Esta compañía, fundada en 2017, es fruto de los avances de la biotecnológica gallega GalChimia, con sede en O Pino (A Coruña), en el proyecto IO4COLON, una iniciativa que cuenta con el respaldo de la Xunta.

Hasta ahora el capital de Origo Biopharma estaba integrado a partes iguales por GalChimia, que lidera la presidenta del Clúster Tecnolóxico Empresarial das Ciencias da Vida (Bioga), Carme Pampín, y por Julio Castro, que a su vez preside Palobiofarma, una compañía biotech con sede en Navarra y Barcelona que se dedica al descubrimiento de fármacos.

La nueva ampliación de capital en Origo Biopharma refuerza la presencia de ambos socios de referencia y da entrada en el accionariado a Ramon Bosser, doctor en Biología Celular, que ejercerá como director general (CEO) de la compañía.

El objetivo, explica Bosser, es "desarrollar inhibidores de TGF-beta, una diana que tiene un papel muy importante en el campo de la inmunooncología y la fibrosis". El efecto es local, matiza, "solo en el punto en el que queremos que actúen, evitando así efectos secundarios en el resto del organismo ". Se trata, en definitiva, de aprovechar el sistema inmunitario del organismo para combatir las células malignas.

Las investigaciones del primer producto de la compañía van dirigidas a enfermedades localizadas en el tracto gastrointestinal, como el cáncer de colon y recto y la fibrosis asociada a la enfermedad de Crohn.
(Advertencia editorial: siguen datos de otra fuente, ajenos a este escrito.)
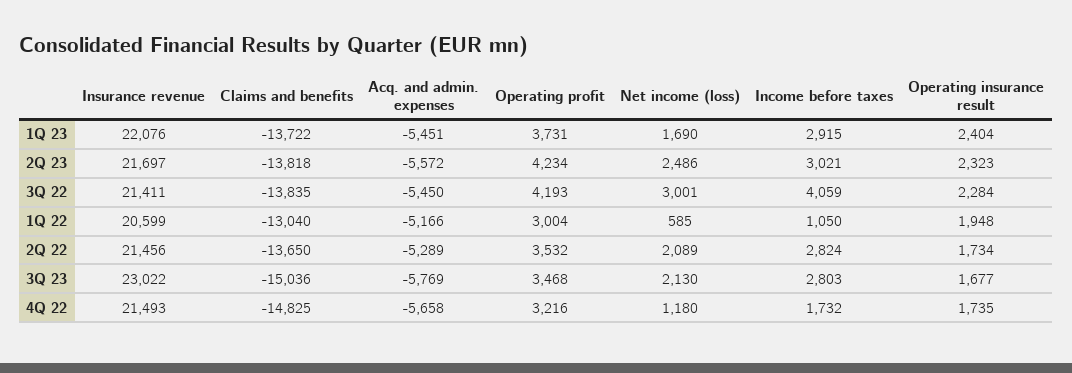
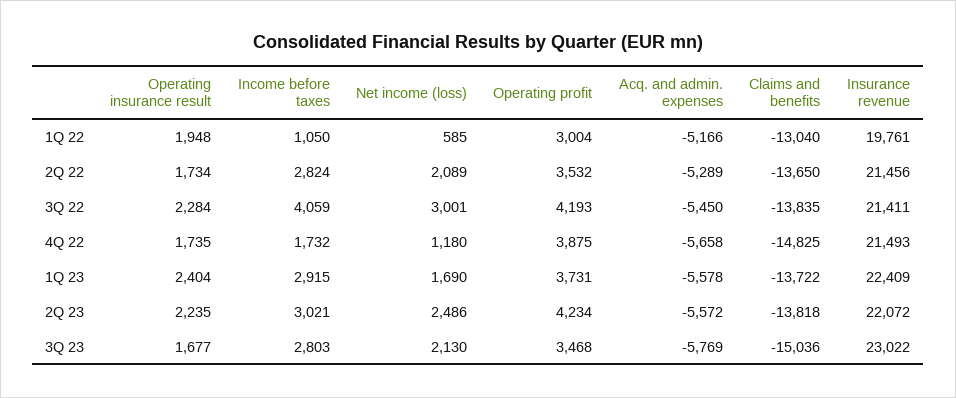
  {
    "Insurance revenue": {
-     "1Q 23": 22076,
+     "1Q 23": 22409,
-     "2Q 23": 21697,
+     "2Q 23": 22072,
      "3Q 22": 21411,
-     "1Q 22": 20599,
+     "1Q 22": 19761,
      "2Q 22": 21456,
      "3Q 23": 23022,
      "4Q 22": 21493
    },
    "Claims and benefits": {
      "1Q 23": -13722,
      "2Q 23": -13818,
      "3Q 22": -13835,
      "1Q 22": -13040,
      "2Q 22": -13650,
      "3Q 23": -15036,
      "4Q 22": -14825
    },
    "Acq. and admin. expenses": {
-     "1Q 23": -5451,
+     "1Q 23": -5578,
      "2Q 23": -5572,
      "3Q 22": -5450,
      "1Q 22": -5166,
      "2Q 22": -5289,
      "3Q 23": -5769,
      "4Q 22": -5658
    },
    "Operating profit": {
      "1Q 23": 3731,
      "2Q 23": 4234,
      "3Q 22": 4193,
      "1Q 22": 3004,
      "2Q 22": 3532,
      "3Q 23": 3468,
-     "4Q 22": 3216
+     "4Q 22": 3875
    },
    "Net income (loss)": {
      "1Q 23": 1690,
      "2Q 23": 2486,
      "3Q 22": 3001,
      "1Q 22": 585,
      "2Q 22": 2089,
      "3Q 23": 2130,
      "4Q 22": 1180
    },
    "Income before taxes": {
      "1Q 23": 2915,
      "2Q 23": 3021,
      "3Q 22": 4059,
      "1Q 22": 1050,
      "2Q 22": 2824,
      "3Q 23": 2803,
      "4Q 22": 1732
    },
    "Operating insurance result": {
      "1Q 23": 2404,
-     "2Q 23": 2323,
+     "2Q 23": 2235,
      "3Q 22": 2284,
      "1Q 22": 1948,
      "2Q 22": 1734,
      "3Q 23": 1677,
      "4Q 22": 1735
    }
  }

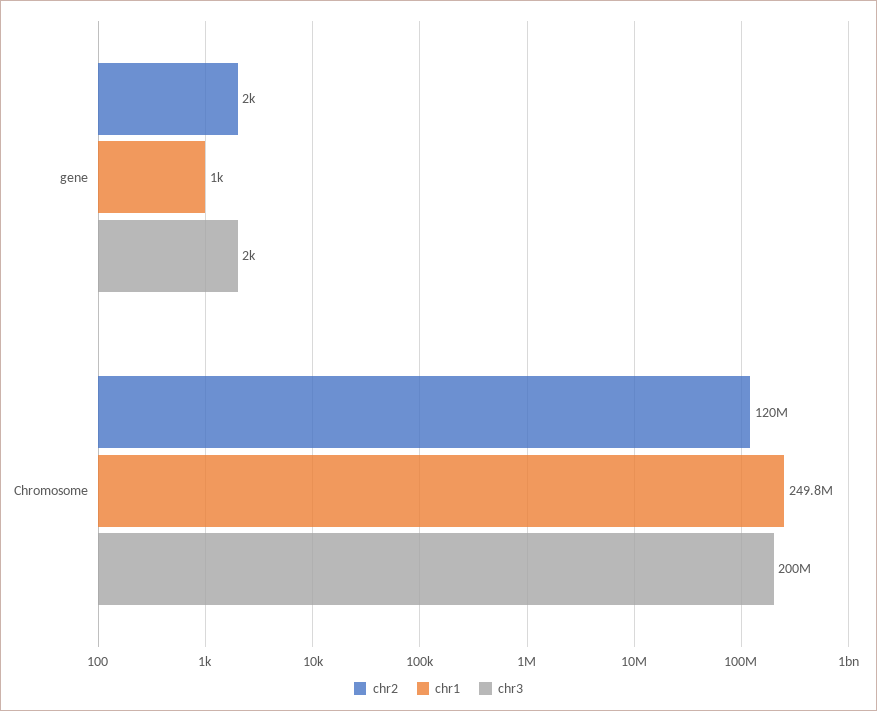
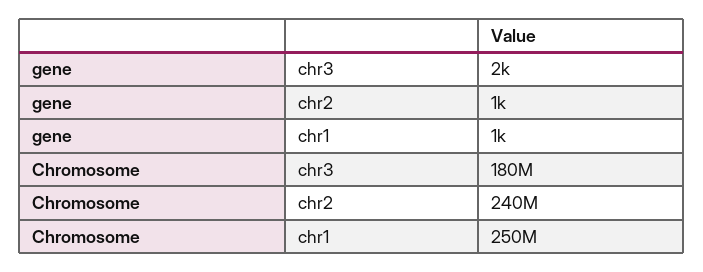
  {
    "chr2": {
-     "gene": 2000,
+     "gene": 1000,
-     "Chromosome": 120000000
+     "Chromosome": 240000000
    },
    "chr1": {
      "gene": 1000,
      "Chromosome": 249800000
    },
    "chr3": {
      "gene": 2000,
-     "Chromosome": 200000000
+     "Chromosome": 180000000
    }
  }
Ramon Bosser asegura que es un trabajo "muy novedoso; hasta dónde nosotros sabemos, no hay nadie en el mundo que esté utilizando esta aproximación con esta diana". En todo caso, los resultados de la I+D biofarmacéutica pueden tardar en llegar. "Como mínimo hacen falta diez años para completar el desarrollo de un fármaco y, además, son necesarios millones de euros", concluye.